** Opening Data extracts block **

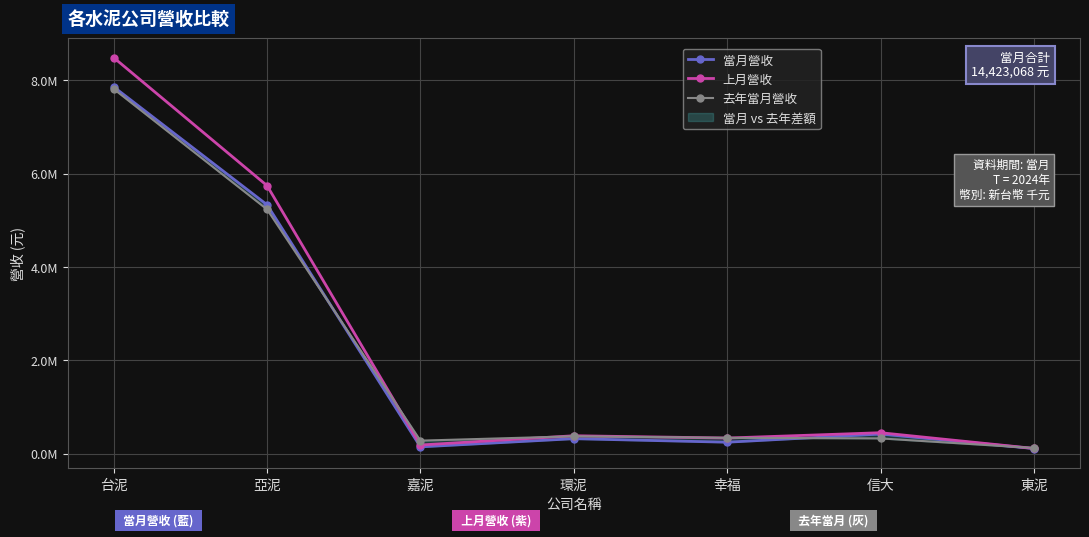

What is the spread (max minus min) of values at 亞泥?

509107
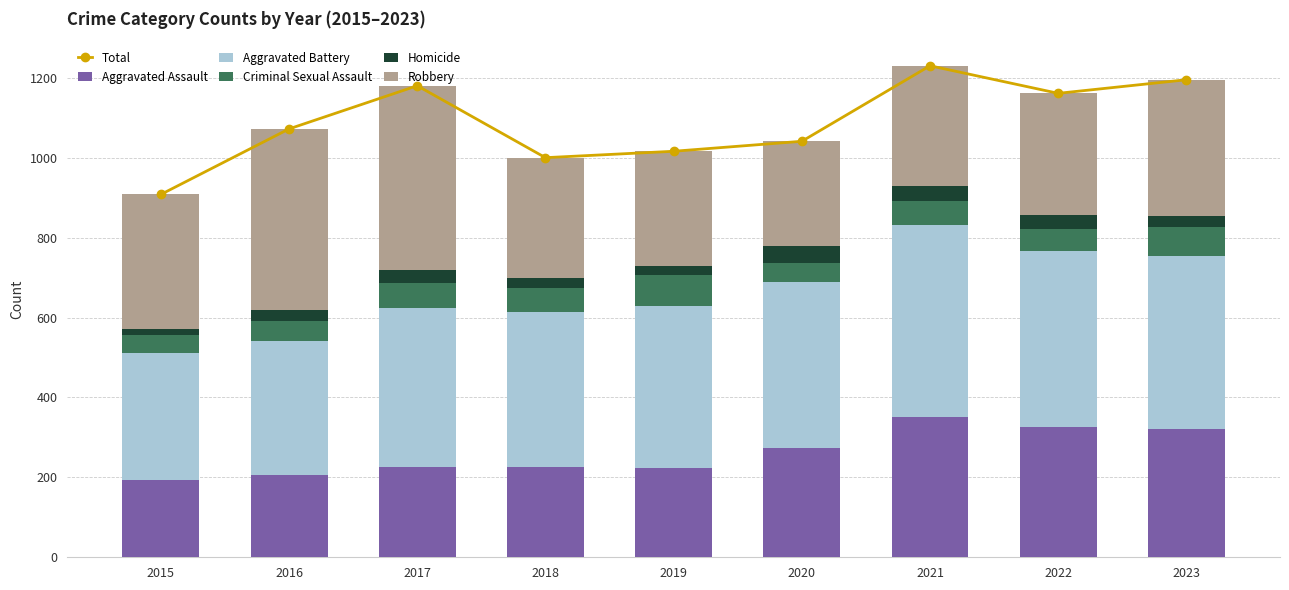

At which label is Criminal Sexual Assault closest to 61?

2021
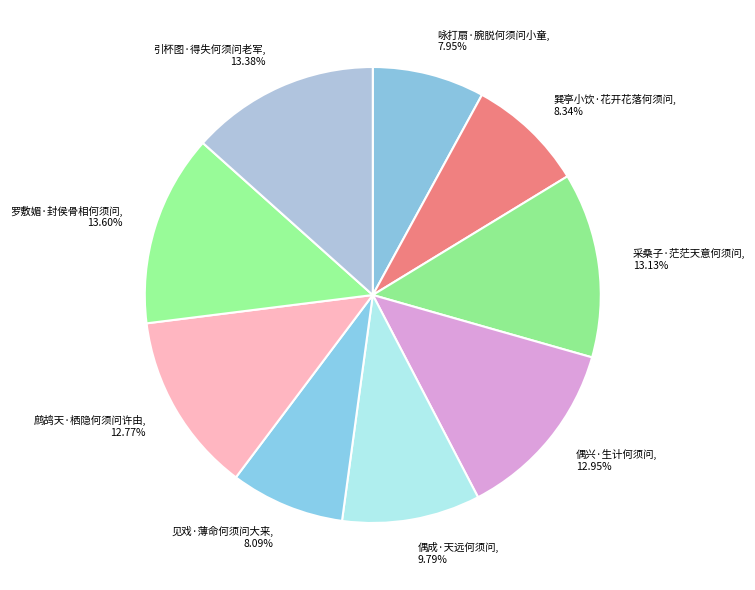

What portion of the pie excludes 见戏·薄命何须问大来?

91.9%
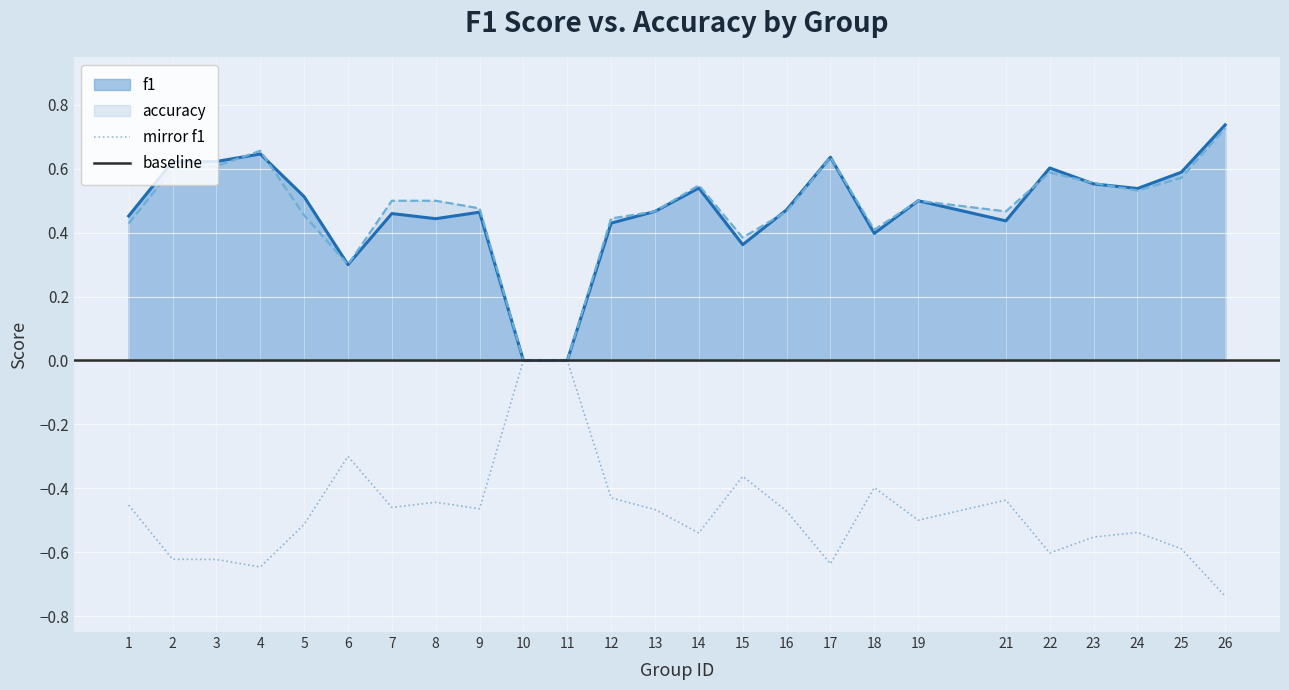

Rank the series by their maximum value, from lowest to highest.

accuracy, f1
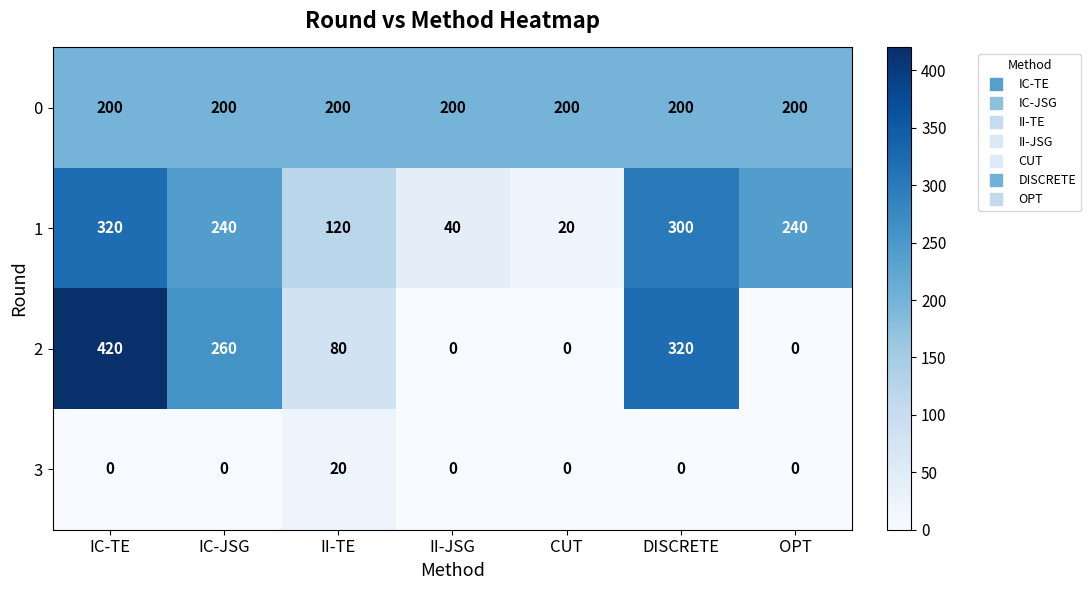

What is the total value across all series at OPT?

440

** Closing Data extracts block **

Exercise requirements
In the listing above, how many lines contain the string "What" with matching case? Reply with only the number.

Written solution
3